Aug. 5, Kyodo - Paintings by a Kazak girl suffering from deformities caused by exposure to radiation from nuclear bomb tests were donated to the Peace Memorial Museum in Hiroshima on Thursday.

Twelve works by Renata Izmailova, 17, who is only 82 centimeters tall and weighs 14 kilograms, were handed over to museum director Minoru Hataguchi by her father, Feat Izmailov, 47, who was in Hiroshima to take part in an international antinuclear conference.

The family is from the Semipalatinsk region of Kazakstan. The former Soviet Union conducted about 500 nuclear tests from 1949 to 1989 at a test site in the region without informing residents. About 300,000 local people have developed illnesses as a result of being exposed to radiation released during the tests.

Izmailov told Hataguchi that his daughter used her two functioning fingers to paint the scenes of forests, mountains and grassy plains in the hope that such nature would continue to be preserved.

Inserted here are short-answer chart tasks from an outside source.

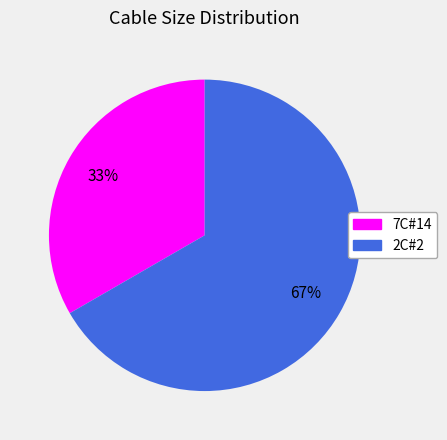

Is there any slice that represents more than half of the pie?

Yes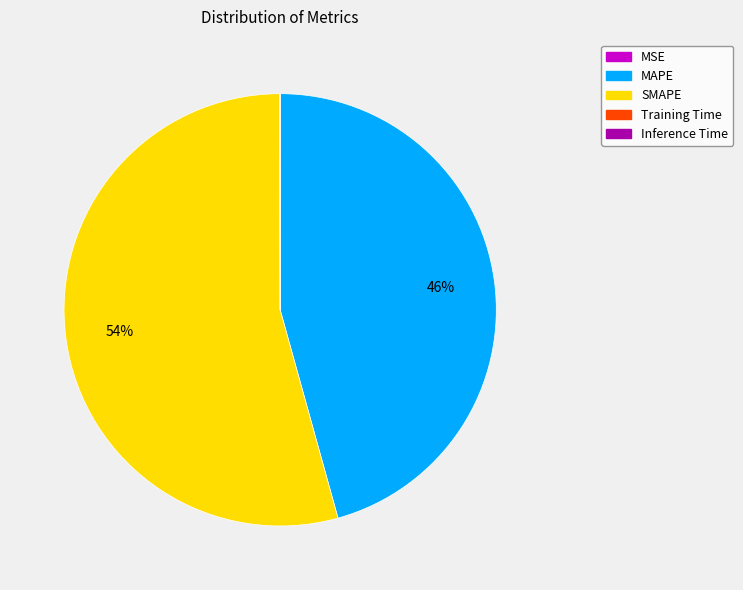

Is there a majority slice in this chart?

Yes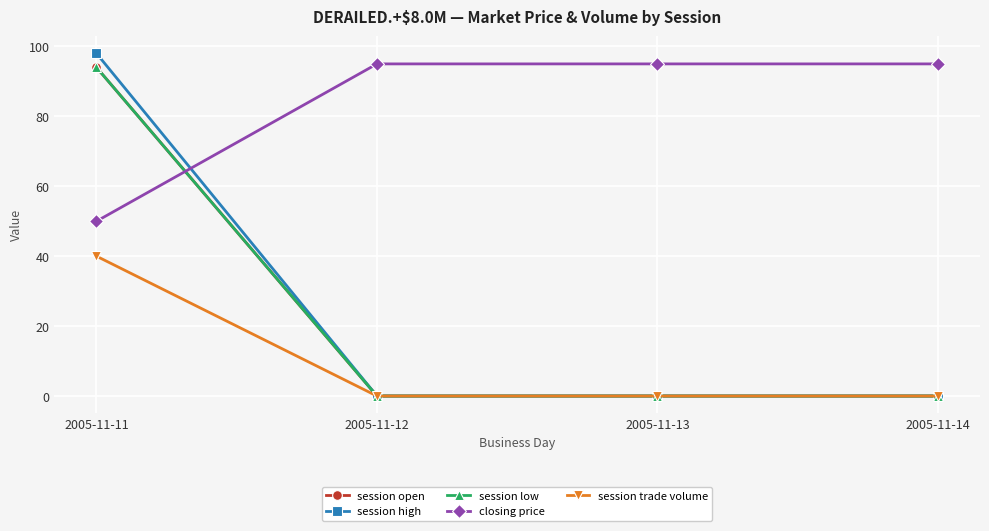

The closing price series shows 147 at 2005-11-14. True or false?

False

Hataguchi, who himself was exposed to radiation as a fetus during the 1945 atomic bombing, said he sympathized with Renata. He said her pictures would ''give museum visitors courage to live.''

The museum, which displays artifacts showing devastation by the 1945 bombing, held an exhibition in May of photographs of people affected by radiation in Semipalatinsk.

Izmailov also donated one of Renata's paintings to Hiroshima Mayor Tadatoshi Akiba later in the day.